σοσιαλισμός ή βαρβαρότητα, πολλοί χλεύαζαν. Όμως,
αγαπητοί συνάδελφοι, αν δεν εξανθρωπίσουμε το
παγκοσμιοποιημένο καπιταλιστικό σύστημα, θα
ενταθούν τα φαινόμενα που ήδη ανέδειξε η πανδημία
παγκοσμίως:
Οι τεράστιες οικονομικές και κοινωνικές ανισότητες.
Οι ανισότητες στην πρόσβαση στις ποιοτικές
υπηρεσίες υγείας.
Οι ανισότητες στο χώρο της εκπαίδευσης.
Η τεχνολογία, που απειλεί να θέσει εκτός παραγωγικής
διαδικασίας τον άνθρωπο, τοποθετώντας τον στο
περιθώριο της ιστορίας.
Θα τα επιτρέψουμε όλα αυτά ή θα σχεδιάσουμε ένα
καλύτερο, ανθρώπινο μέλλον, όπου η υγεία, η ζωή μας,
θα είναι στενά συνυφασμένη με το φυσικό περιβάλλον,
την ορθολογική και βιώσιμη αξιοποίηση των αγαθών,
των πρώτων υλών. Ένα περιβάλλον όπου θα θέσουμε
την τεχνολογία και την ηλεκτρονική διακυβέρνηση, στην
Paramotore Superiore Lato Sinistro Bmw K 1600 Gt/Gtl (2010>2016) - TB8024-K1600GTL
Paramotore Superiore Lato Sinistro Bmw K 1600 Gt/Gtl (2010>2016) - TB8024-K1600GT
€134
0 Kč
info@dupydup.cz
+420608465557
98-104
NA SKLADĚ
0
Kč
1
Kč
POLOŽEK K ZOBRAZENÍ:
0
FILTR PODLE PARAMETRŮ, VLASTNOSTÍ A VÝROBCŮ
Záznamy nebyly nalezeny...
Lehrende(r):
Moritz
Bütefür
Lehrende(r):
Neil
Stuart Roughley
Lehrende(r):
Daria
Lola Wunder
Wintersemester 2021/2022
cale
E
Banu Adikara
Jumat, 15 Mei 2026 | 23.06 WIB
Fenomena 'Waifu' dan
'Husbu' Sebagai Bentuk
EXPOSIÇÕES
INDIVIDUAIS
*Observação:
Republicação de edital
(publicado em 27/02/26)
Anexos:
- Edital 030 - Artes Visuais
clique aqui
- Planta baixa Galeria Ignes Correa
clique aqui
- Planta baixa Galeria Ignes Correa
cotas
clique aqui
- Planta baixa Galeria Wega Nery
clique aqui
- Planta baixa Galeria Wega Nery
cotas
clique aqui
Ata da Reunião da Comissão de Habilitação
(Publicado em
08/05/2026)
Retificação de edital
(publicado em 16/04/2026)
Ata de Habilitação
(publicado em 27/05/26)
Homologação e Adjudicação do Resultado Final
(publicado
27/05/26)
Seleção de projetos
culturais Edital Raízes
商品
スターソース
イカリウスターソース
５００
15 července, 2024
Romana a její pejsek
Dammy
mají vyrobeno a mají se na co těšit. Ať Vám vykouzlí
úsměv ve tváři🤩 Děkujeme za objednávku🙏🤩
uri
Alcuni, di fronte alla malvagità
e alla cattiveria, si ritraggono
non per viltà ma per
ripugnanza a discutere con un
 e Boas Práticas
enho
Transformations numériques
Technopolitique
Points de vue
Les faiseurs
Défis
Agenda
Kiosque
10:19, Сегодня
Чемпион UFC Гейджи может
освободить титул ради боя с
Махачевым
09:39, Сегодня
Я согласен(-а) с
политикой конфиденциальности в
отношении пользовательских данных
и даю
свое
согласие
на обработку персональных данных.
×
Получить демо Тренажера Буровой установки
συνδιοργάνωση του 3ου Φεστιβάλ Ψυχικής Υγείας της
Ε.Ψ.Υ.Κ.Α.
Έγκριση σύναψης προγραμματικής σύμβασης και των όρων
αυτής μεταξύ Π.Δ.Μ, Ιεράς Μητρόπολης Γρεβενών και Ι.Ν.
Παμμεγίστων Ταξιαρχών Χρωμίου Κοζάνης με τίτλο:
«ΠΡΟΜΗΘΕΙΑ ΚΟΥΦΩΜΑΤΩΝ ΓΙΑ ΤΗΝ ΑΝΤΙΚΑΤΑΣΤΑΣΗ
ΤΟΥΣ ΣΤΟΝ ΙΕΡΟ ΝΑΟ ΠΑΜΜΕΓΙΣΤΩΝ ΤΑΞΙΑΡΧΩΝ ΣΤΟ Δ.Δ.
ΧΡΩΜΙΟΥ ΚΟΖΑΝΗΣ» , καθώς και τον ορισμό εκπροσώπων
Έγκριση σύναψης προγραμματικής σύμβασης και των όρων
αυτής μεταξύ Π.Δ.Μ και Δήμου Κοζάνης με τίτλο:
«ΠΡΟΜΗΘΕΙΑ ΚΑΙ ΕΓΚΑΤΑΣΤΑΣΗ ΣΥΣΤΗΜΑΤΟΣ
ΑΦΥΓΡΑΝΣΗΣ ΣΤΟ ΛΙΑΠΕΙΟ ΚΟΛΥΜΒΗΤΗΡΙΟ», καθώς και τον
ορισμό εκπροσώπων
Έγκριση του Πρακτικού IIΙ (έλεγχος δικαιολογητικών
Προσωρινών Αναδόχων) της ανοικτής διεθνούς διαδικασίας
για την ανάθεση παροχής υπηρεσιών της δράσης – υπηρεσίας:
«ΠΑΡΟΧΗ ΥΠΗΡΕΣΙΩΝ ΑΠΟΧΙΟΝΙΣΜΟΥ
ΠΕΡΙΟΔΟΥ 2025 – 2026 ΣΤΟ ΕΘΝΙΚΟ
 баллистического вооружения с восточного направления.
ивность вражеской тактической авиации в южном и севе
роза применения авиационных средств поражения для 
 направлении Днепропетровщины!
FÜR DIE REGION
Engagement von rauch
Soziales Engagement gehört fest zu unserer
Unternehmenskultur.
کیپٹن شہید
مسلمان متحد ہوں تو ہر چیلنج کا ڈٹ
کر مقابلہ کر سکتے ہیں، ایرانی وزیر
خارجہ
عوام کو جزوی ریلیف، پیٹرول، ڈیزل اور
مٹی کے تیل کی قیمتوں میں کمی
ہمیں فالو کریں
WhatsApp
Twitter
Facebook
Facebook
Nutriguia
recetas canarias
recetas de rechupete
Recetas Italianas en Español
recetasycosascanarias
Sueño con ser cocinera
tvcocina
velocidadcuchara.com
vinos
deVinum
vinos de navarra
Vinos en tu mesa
- - -
§ **TASK DESCRIPTION**: Type out the material again exactly as presented.

§ **TASK RESULT**:
σοσιαλισμός ή βαρβαρότητα, πολλοί χλεύαζαν. Όμως,
αγαπητοί συνάδελφοι, αν δεν εξανθρωπίσουμε το
παγκοσμιοποιημένο καπιταλιστικό σύστημα, θα
ενταθούν τα φαινόμενα που ήδη ανέδειξε η πανδημία
παγκοσμίως:
Οι τεράστιες οικονομικές και κοινωνικές ανισότητες.
Οι ανισότητες στην πρόσβαση στις ποιοτικές
υπηρεσίες υγείας.
Οι ανισότητες στο χώρο της εκπαίδευσης.
Η τεχνολογία, που απειλεί να θέσει εκτός παραγωγικής
διαδικασίας τον άνθρωπο, τοποθετώντας τον στο
περιθώριο της ιστορίας.
Θα τα επιτρέψουμε όλα αυτά ή θα σχεδιάσουμε ένα
καλύτερο, ανθρώπινο μέλλον, όπου η υγεία, η ζωή μας,
θα είναι στενά συνυφασμένη με το φυσικό περιβάλλον,
την ορθολογική και βιώσιμη αξιοποίηση των αγαθών,
των πρώτων υλών. Ένα περιβάλλον όπου θα θέσουμε
την τεχνολογία και την ηλεκτρονική διακυβέρνηση, στην
Paramotore Superiore Lato Sinistro Bmw K 1600 Gt/Gtl (2010>2016) - TB8024-K1600GTL
Paramotore Superiore Lato Sinistro Bmw K 1600 Gt/Gtl (2010>2016) - TB8024-K1600GT
€134
0 Kč
info@dupydup.cz
+420608465557
98-104
NA SKLADĚ
0
Kč
1
Kč
POLOŽEK K ZOBRAZENÍ:
0
FILTR PODLE PARAMETRŮ, VLASTNOSTÍ A VÝROBCŮ
Záznamy nebyly nalezeny...
Lehrende(r):
Moritz
Bütefür
Lehrende(r):
Neil
Stuart Roughley
Lehrende(r):
Daria
Lola Wunder
Wintersemester 2021/2022
cale
E
Banu Adikara
Jumat, 15 Mei 2026 | 23.06 WIB
Fenomena 'Waifu' dan
'Husbu' Sebagai Bentuk
EXPOSIÇÕES
INDIVIDUAIS
*Observação:
Republicação de edital
(publicado em 27/02/26)
Anexos:
- Edital 030 - Artes Visuais
clique aqui
- Planta baixa Galeria Ignes Correa
clique aqui
- Planta baixa Galeria Ignes Correa
cotas
clique aqui
- Planta baixa Galeria Wega Nery
clique aqui
- Planta baixa Galeria Wega Nery
cotas
clique aqui
Ata da Reunião da Comissão de Habilitação
(Publicado em
08/05/2026)
Retificação de edital
(publicado em 16/04/2026)
Ata de Habilitação
(publicado em 27/05/26)
Homologação e Adjudicação do Resultado Final
(publicado
27/05/26)
Seleção de projetos
culturais Edital Raízes
商品
スターソース
イカリウスターソース
５００
15 července, 2024
Romana a její pejsek
Dammy
mají vyrobeno a mají se na co těšit. Ať Vám vykouzlí
úsměv ve tváři🤩 Děkujeme za objednávku🙏🤩
uri
Alcuni, di fronte alla malvagità
e alla cattiveria, si ritraggono
non per viltà ma per
ripugnanza a discutere con un
 e Boas Práticas
enho
Transformations numériques
Technopolitique
Points de vue
Les faiseurs
Défis
Agenda
Kiosque
10:19, Сегодня
Чемпион UFC Гейджи может
освободить титул ради боя с
Махачевым
09:39, Сегодня
Я согласен(-а) с
политикой конфиденциальности в
отношении пользовательских данных
и даю
свое
согласие
на обработку персональных данных.
×
Получить демо Тренажера Буровой установки
συνδιοργάνωση του 3ου Φεστιβάλ Ψυχικής Υγείας της
Ε.Ψ.Υ.Κ.Α.
Έγκριση σύναψης προγραμματικής σύμβασης και των όρων
αυτής μεταξύ Π.Δ.Μ, Ιεράς Μητρόπολης Γρεβενών και Ι.Ν.
Παμμεγίστων Ταξιαρχών Χρωμίου Κοζάνης με τίτλο:
«ΠΡΟΜΗΘΕΙΑ ΚΟΥΦΩΜΑΤΩΝ ΓΙΑ ΤΗΝ ΑΝΤΙΚΑΤΑΣΤΑΣΗ
ΤΟΥΣ ΣΤΟΝ ΙΕΡΟ ΝΑΟ ΠΑΜΜΕΓΙΣΤΩΝ ΤΑΞΙΑΡΧΩΝ ΣΤΟ Δ.Δ.
ΧΡΩΜΙΟΥ ΚΟΖΑΝΗΣ» , καθώς και τον ορισμό εκπροσώπων
Έγκριση σύναψης προγραμματικής σύμβασης και των όρων
αυτής μεταξύ Π.Δ.Μ και Δήμου Κοζάνης με τίτλο:
«ΠΡΟΜΗΘΕΙΑ ΚΑΙ ΕΓΚΑΤΑΣΤΑΣΗ ΣΥΣΤΗΜΑΤΟΣ
ΑΦΥΓΡΑΝΣΗΣ ΣΤΟ ΛΙΑΠΕΙΟ ΚΟΛΥΜΒΗΤΗΡΙΟ», καθώς και τον
ορισμό εκπροσώπων
Έγκριση του Πρακτικού IIΙ (έλεγχος δικαιολογητικών
Προσωρινών Αναδόχων) της ανοικτής διεθνούς διαδικασίας
για την ανάθεση παροχής υπηρεσιών της δράσης – υπηρεσίας:
«ΠΑΡΟΧΗ ΥΠΗΡΕΣΙΩΝ ΑΠΟΧΙΟΝΙΣΜΟΥ
ΠΕΡΙΟΔΟΥ 2025 – 2026 ΣΤΟ ΕΘΝΙΚΟ
 баллистического вооружения с восточного направления.
ивность вражеской тактической авиации в южном и севе
роза применения авиационных средств поражения для 
 направлении Днепропетровщины!
FÜR DIE REGION
Engagement von rauch
Soziales Engagement gehört fest zu unserer
Unternehmenskultur.
کیپٹن شہید
مسلمان متحد ہوں تو ہر چیلنج کا ڈٹ
کر مقابلہ کر سکتے ہیں، ایرانی وزیر
خارجہ
عوام کو جزوی ریلیف، پیٹرول، ڈیزل اور
مٹی کے تیل کی قیمتوں میں کمی
ہمیں فالو کریں
WhatsApp
Twitter
Facebook
Facebook
Nutriguia
recetas canarias
recetas de rechupete
Recetas Italianas en Español
recetasycosascanarias
Sueño con ser cocinera
tvcocina
velocidadcuchara.com
vinos
deVinum
vinos de navarra
Vinos en tu mesa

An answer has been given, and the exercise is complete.